Looking back, it is sometimes easy to see how basic scientific research benefits our society and our economy. But, early on in the process of scientific discovery, it’s not always clear what research will result in life-changing innovations.
For example, biologists discover a peculiar cellular pathway. Understanding that pathway points the way to developing drugs that can fight retroviruses, helping millions with HIV keep their infections from developing into full-blown AIDS.
Imaging scientists learn to gather large data sets from multiple sensors, analyze them with powerful computers, and create 3D images. When combined with insights from nuclear physicists, we get MRIs to guide diagnosticians and surgeons. Or introduce those insights to geologists studying the structure of shale who find ways to map underground gas deposits, which can be tapped via hydraulic fracturing and horizontal drilling, and results in the shale gas revolution.
Scientists are trained to look to the future, disrupt what we know, and imagine what is not yet possible. And that scientific discovery is the foundation of our economy. Research based on work by economist Robert M. Solow has demonstrated that science and technology have been responsible for more than half of all U.S. economic growth since World War II.
So who pays for the bulk of the long-term, high-risk scientific research that fuels our economy? Not industry. Private companies primarily focus on revenue-generating products, and the number investing in corporate laboratories that include basic research scientists has dwindled.
Federal agencies, with bipartisan support, are the primary investor of cutting-edge basic research that fuels industry’s ability to harness that knowledge into innovative products and business. But federal budgets, in real terms, have shrunk. Excellent research proposals, given the highest rankings by peer-reviewed scientists, go unfunded.
This problem is exacerbated by the 2011 Budget Control Act that ushered in drastic and long-term cuts to discretionary spending through 2023. Even with some bipartisan short-term relief provided by Congress, researchers find they are facing long odds when applying for federal funds — odds that will get even longer if the original spending limits return this coming October.
Federal funding for basic research is essential.
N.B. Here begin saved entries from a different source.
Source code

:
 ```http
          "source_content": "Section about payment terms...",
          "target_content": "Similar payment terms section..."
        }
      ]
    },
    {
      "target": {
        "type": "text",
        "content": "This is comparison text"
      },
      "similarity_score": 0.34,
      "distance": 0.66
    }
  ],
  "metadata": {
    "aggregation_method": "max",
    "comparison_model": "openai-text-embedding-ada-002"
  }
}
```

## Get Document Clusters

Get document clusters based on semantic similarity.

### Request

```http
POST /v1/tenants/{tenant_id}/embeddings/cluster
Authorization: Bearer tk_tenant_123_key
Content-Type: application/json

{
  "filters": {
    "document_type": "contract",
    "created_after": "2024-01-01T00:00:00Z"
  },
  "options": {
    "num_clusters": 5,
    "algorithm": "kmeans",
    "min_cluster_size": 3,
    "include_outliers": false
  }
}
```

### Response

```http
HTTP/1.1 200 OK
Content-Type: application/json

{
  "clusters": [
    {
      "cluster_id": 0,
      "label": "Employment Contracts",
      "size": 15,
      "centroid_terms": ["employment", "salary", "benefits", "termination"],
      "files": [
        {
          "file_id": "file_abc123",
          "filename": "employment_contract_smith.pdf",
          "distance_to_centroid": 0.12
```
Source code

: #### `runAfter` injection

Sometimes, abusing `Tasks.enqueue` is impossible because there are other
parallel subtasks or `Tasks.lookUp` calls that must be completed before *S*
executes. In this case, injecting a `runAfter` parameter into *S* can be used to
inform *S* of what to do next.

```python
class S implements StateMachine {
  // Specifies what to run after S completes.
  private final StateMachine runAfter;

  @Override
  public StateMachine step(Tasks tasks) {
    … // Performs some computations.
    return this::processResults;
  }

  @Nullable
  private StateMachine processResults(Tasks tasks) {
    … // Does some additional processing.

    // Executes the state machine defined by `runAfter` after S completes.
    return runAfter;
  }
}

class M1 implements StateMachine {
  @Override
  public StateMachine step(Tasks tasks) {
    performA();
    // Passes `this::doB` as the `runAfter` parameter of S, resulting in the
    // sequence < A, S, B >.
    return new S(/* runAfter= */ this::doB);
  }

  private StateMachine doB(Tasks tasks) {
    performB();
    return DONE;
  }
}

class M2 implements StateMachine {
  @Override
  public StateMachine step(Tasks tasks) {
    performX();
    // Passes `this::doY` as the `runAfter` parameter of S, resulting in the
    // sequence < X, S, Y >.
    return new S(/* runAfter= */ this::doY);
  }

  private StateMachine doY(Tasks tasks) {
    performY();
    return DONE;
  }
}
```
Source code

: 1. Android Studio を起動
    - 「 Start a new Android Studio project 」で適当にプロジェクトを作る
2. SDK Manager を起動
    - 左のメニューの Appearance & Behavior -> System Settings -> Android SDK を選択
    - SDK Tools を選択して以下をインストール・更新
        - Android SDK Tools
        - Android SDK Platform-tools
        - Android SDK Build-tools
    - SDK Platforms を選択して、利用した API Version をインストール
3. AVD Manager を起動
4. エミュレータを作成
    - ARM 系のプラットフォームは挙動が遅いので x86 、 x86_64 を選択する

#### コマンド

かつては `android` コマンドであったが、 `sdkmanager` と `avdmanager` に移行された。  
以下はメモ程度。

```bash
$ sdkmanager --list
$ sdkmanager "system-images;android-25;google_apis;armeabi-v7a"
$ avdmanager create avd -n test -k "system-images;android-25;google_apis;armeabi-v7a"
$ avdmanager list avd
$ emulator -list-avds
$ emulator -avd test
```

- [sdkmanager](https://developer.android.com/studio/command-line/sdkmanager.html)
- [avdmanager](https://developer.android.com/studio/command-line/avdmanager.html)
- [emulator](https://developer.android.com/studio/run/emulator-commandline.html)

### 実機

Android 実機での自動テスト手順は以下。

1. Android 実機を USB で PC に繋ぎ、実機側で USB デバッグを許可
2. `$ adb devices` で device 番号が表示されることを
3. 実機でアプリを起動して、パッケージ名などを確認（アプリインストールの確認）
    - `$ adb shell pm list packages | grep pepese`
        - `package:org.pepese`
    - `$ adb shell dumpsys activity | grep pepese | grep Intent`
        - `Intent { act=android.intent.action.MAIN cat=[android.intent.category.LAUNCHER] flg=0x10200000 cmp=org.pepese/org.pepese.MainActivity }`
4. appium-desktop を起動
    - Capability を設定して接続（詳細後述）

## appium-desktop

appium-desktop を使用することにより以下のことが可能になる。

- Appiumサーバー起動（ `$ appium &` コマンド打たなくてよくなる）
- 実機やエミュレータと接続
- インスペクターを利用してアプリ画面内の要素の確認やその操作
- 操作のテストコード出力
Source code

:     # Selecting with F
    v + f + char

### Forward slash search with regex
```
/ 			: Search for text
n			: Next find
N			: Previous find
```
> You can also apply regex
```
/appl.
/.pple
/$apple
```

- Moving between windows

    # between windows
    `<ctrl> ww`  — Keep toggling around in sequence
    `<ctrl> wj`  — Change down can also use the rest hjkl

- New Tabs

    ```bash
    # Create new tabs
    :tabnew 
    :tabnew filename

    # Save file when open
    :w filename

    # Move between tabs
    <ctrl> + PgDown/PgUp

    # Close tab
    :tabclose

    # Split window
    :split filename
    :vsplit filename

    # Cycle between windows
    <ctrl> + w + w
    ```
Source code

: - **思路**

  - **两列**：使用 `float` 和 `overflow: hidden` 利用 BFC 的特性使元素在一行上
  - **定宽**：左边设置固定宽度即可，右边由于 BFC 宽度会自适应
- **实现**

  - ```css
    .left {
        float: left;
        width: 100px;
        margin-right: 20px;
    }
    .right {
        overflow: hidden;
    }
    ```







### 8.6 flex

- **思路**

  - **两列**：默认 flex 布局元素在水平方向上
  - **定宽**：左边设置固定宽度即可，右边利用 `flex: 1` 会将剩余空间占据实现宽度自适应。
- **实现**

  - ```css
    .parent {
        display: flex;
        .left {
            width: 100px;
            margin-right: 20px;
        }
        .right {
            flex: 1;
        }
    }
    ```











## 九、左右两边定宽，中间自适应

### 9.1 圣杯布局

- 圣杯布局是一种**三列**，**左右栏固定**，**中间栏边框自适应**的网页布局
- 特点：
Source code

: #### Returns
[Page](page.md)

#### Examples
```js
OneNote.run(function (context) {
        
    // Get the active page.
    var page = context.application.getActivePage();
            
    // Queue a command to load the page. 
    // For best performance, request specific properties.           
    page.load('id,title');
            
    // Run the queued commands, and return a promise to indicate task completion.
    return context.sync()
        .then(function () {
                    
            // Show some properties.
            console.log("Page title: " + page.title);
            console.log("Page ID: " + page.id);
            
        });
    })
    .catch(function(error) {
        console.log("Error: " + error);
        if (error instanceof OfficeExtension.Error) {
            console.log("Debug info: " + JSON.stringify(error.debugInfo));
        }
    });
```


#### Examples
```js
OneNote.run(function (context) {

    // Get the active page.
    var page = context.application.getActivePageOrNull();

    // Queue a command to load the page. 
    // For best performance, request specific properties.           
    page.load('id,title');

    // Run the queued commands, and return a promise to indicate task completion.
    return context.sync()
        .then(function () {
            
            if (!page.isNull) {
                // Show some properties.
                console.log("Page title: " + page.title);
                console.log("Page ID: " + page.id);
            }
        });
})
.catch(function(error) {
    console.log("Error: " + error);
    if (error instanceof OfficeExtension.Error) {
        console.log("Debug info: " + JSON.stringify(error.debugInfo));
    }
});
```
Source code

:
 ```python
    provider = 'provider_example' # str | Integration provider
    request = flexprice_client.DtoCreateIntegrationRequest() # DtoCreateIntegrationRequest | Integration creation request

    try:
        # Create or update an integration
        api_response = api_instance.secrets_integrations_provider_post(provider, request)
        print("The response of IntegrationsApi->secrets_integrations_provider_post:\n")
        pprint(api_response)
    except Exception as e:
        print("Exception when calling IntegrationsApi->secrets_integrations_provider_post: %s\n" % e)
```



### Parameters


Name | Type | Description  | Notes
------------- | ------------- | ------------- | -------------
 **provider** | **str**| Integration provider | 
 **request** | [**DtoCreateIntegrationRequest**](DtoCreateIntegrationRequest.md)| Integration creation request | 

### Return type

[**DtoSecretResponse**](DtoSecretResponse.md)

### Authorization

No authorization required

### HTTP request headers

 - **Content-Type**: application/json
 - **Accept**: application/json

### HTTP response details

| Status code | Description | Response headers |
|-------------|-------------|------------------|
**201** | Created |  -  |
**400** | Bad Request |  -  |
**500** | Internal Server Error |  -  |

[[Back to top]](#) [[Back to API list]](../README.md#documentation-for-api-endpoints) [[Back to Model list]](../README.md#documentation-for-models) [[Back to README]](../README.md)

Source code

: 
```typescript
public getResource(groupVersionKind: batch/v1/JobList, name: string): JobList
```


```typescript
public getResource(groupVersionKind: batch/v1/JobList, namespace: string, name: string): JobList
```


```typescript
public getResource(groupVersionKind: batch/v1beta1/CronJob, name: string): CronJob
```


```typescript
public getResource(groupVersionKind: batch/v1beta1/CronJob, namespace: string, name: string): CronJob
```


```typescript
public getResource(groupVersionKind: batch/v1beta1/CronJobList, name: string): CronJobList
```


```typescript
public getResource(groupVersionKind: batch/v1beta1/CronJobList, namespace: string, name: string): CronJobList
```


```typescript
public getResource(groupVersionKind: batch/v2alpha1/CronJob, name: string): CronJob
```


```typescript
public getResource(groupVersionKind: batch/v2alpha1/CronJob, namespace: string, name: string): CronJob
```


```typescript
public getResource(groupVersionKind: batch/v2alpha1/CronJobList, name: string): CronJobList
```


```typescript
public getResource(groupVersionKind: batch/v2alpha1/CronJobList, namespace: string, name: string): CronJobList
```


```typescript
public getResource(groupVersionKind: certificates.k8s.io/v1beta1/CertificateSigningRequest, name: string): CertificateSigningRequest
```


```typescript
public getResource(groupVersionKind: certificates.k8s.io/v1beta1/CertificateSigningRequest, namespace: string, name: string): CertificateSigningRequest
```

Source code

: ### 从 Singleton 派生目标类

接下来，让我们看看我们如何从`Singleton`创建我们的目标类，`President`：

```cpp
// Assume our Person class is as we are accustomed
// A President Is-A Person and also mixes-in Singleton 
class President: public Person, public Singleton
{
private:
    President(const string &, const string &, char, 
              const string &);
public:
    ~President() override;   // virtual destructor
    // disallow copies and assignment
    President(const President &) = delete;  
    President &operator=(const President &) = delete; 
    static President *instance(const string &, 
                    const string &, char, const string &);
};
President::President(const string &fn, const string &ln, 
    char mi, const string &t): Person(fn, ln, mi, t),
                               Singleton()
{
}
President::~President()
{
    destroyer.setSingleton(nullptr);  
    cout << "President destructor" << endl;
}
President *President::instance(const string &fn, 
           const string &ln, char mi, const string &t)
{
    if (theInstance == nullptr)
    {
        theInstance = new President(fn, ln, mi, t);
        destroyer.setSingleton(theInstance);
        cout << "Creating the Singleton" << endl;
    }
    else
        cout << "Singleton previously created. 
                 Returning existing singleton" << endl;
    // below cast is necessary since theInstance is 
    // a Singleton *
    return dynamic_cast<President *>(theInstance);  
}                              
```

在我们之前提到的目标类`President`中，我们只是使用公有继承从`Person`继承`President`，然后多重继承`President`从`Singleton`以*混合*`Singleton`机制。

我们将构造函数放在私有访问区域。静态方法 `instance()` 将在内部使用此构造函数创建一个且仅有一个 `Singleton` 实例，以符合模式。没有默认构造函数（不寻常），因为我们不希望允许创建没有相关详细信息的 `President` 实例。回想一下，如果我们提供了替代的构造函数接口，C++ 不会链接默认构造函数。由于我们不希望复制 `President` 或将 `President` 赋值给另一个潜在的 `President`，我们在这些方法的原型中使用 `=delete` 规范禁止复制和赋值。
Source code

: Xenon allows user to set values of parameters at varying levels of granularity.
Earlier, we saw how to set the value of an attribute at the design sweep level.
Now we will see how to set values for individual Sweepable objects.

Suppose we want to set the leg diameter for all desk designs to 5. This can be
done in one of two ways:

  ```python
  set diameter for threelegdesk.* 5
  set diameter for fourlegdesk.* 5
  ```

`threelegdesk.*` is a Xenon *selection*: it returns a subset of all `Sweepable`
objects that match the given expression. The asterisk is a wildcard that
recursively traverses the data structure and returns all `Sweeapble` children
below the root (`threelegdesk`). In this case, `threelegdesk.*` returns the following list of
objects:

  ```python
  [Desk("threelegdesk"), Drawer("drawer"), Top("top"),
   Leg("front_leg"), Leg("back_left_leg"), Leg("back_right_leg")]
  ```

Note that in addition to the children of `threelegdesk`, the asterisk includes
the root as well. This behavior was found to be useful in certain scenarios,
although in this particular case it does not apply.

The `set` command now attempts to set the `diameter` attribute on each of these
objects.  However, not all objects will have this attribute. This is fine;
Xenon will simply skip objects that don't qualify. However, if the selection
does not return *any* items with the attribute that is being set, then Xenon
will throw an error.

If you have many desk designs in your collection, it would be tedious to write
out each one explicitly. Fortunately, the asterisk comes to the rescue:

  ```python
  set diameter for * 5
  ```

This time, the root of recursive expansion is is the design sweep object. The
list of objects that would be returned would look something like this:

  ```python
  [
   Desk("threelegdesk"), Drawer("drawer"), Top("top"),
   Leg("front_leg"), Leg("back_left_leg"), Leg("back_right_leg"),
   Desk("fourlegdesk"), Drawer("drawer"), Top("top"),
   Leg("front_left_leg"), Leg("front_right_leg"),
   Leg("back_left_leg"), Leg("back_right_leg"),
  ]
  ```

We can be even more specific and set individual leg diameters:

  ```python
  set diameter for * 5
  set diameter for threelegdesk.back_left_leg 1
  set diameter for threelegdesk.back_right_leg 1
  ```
Without it, we are threatening our ability to continue to innovate.
A report released today — The Future Postponed 2.0: Why Underinvestment in Basic Research Threatens a U.S. Innovation Deficit — provides concrete examples of the scientific advances that are at risk if federal support for cutting-edge basic research remains anemic.
At the Broad Institute of Harvard and MIT, researchers are creating a census of the thousands of cell types in the human body — something that’s never been done before — to better understand health and disease.
Research at UCLA identified a new generation of telescope technology that provides insights on black holes, dark matter, and extrasolar planets. Scientists at Emory University are mapping biological markers — like toxin exposure and nutrition impacts — adding the nurture side of the story to the nature side revealed from the Human Genome Project.
Researchers at Stanford University are developing nanoscale catalysts that could bring us cheaper and cleaner fuels and fertilizers. Research at New York University and the University of Washington into the circadian clock — a process shared across organisms from plants to humans — could eventually unlock secrets in agriculture, medicine, and human aging.
The Future Postponed 2.0 report presents only a very few examples of the many important research areas for which top scientists now struggle to find funding. This gives concrete proof to Congress of the need for federal funding for basic research.
The United States has led the world in basic research since WWII. But we do not have a monopoly on scientific talent, and leadership is not preordained. We’ve taught the world that basic research is a vital component of a successful innovation system. Other countries are now taking that lesson to heart.
It is impossible to know precisely what will remain undiscovered if U.S. scientists are idled by funding shortages, or what will be discovered elsewhere. The path from basic research to practical payoff is neither short nor straight. But history has proven that these investments, and the journey, yield big payoffs in terms of stimulating innovation and our economy.
Rush Holt is the CEO of The American Association for the Advancement of Science (AAAS). Maria T. Zuber is the chair of the National Science Board and the E. A. Griswold Professor of Geophysics and vice president for Research at MIT.